Sure LLMs are getting better and better, and at least for me more and more useful, and more and more correct. Arguably better than humans at many tasks yet terribly lacking behind in some others.
Coding wise, one of the things it does “best”, it still has many issues: For me still some of the biggest issues are still lack of initiative and lack of reliable memory. When I do use it to write code the first manifests for me by often sticking to a suboptimal yet overly complex approach quite often. And lack of memory in that I have to keep reminding it of edge cases (else it often breaks functionality), or to stop reinventing the wheel instead of using functions/classes already implemented in the project.
All that can be mitigated by careful prompting, but no matter the claim about information recall accuracy I still find that even with that information in the prompt it is quite unreliable.

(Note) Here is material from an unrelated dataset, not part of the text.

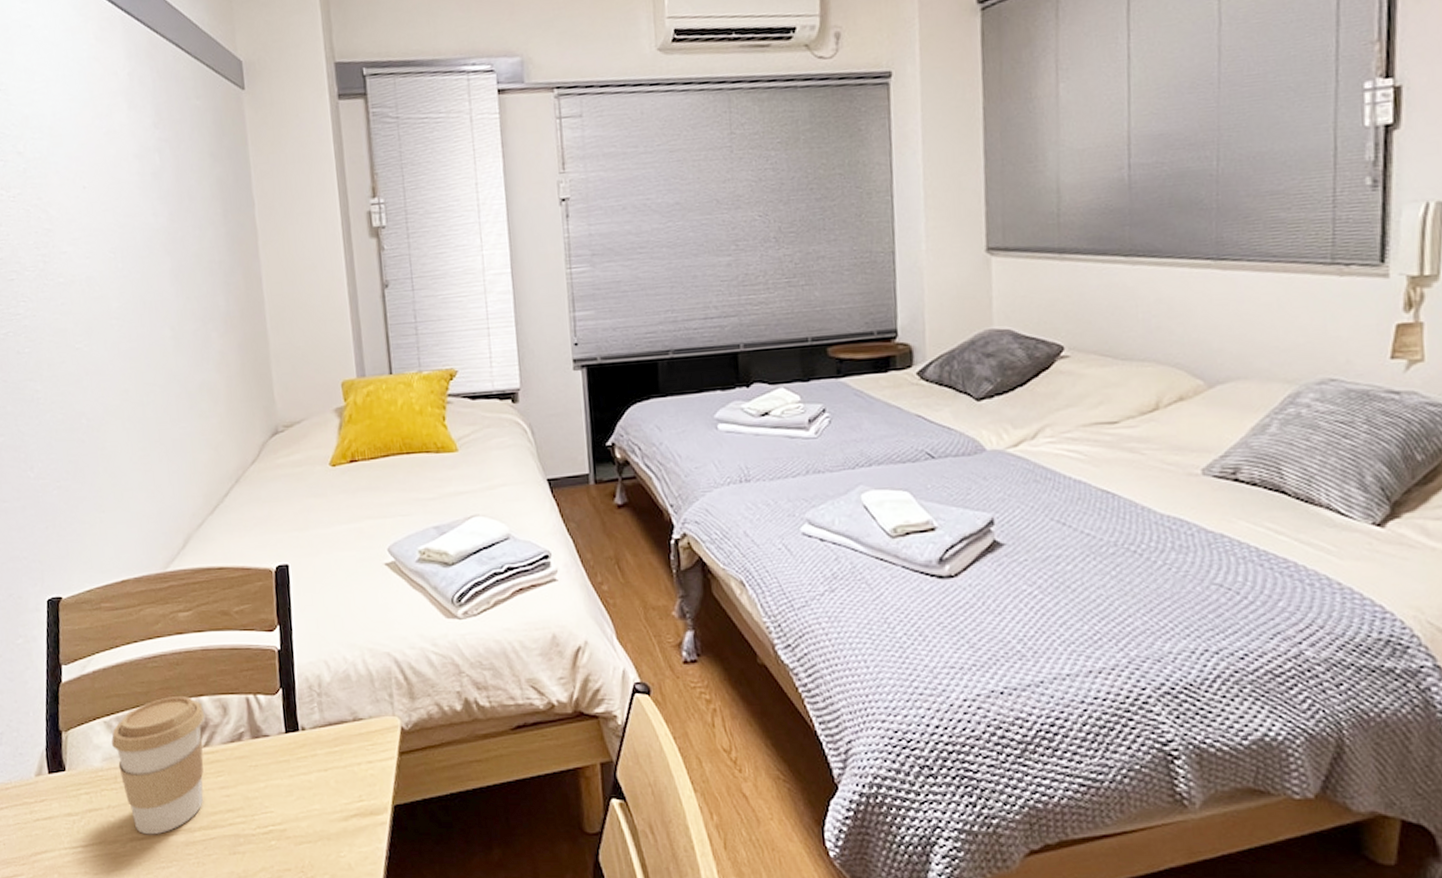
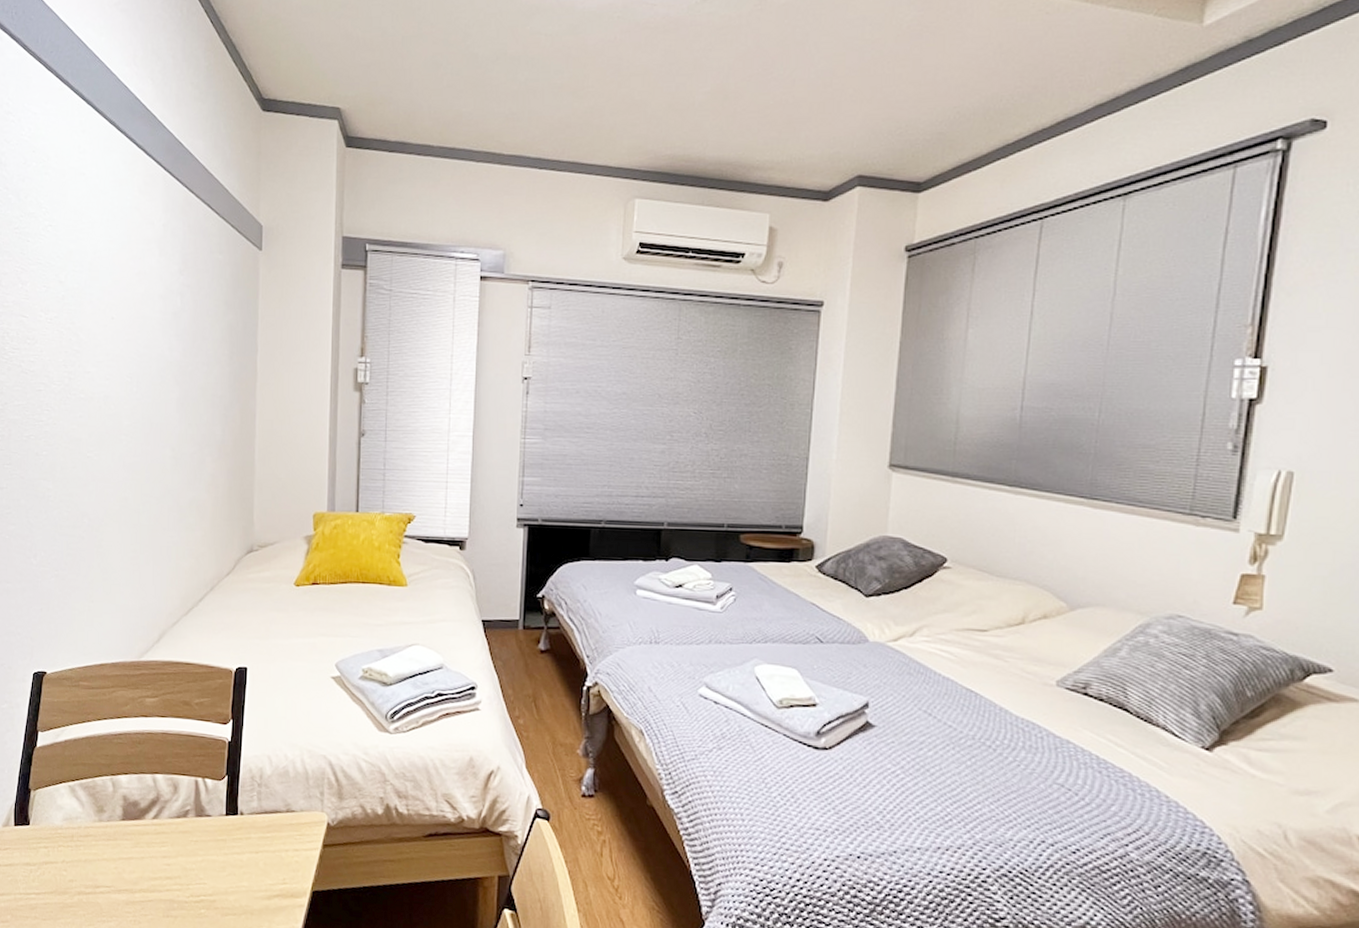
coffee cup: present [111,695,205,835] -> none [72,770,158,891]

And more generally the simple fact that when you talk to one the only way to “store” these memories is externally (ie not by updating the weights), is kinda like dealing with someone that can’t retain memories and has to keep writing things down to even get a small chance to cope. I get that updating the weights is possible in theory but just not practical, still.
What's still missing is the general reasoning ability to plan what to build or how to attack novel problems - how to assess the consequences of deciding to build something a given way, and I doubt that auto-regressively trained LLMs is the way to get there, but there is a huge swathe of apps that are so boilerplate in nature that this isn't the limitation.
I think that LeCun is on the right track to AGI with JEPA - hardly a unique insight, but significant to now have a well funded lab pursuing this approach. Whether they are successful, or timely, will depend if this startup executes as a blue skies research lab, or in more of an urgent engineering mode. I think at this point most of the things needed for AGI are more engineering challenges rather than what I'd consider as research problems.
Wait, we have another acronym to track. Is this the same/different than AGI and/or ASI?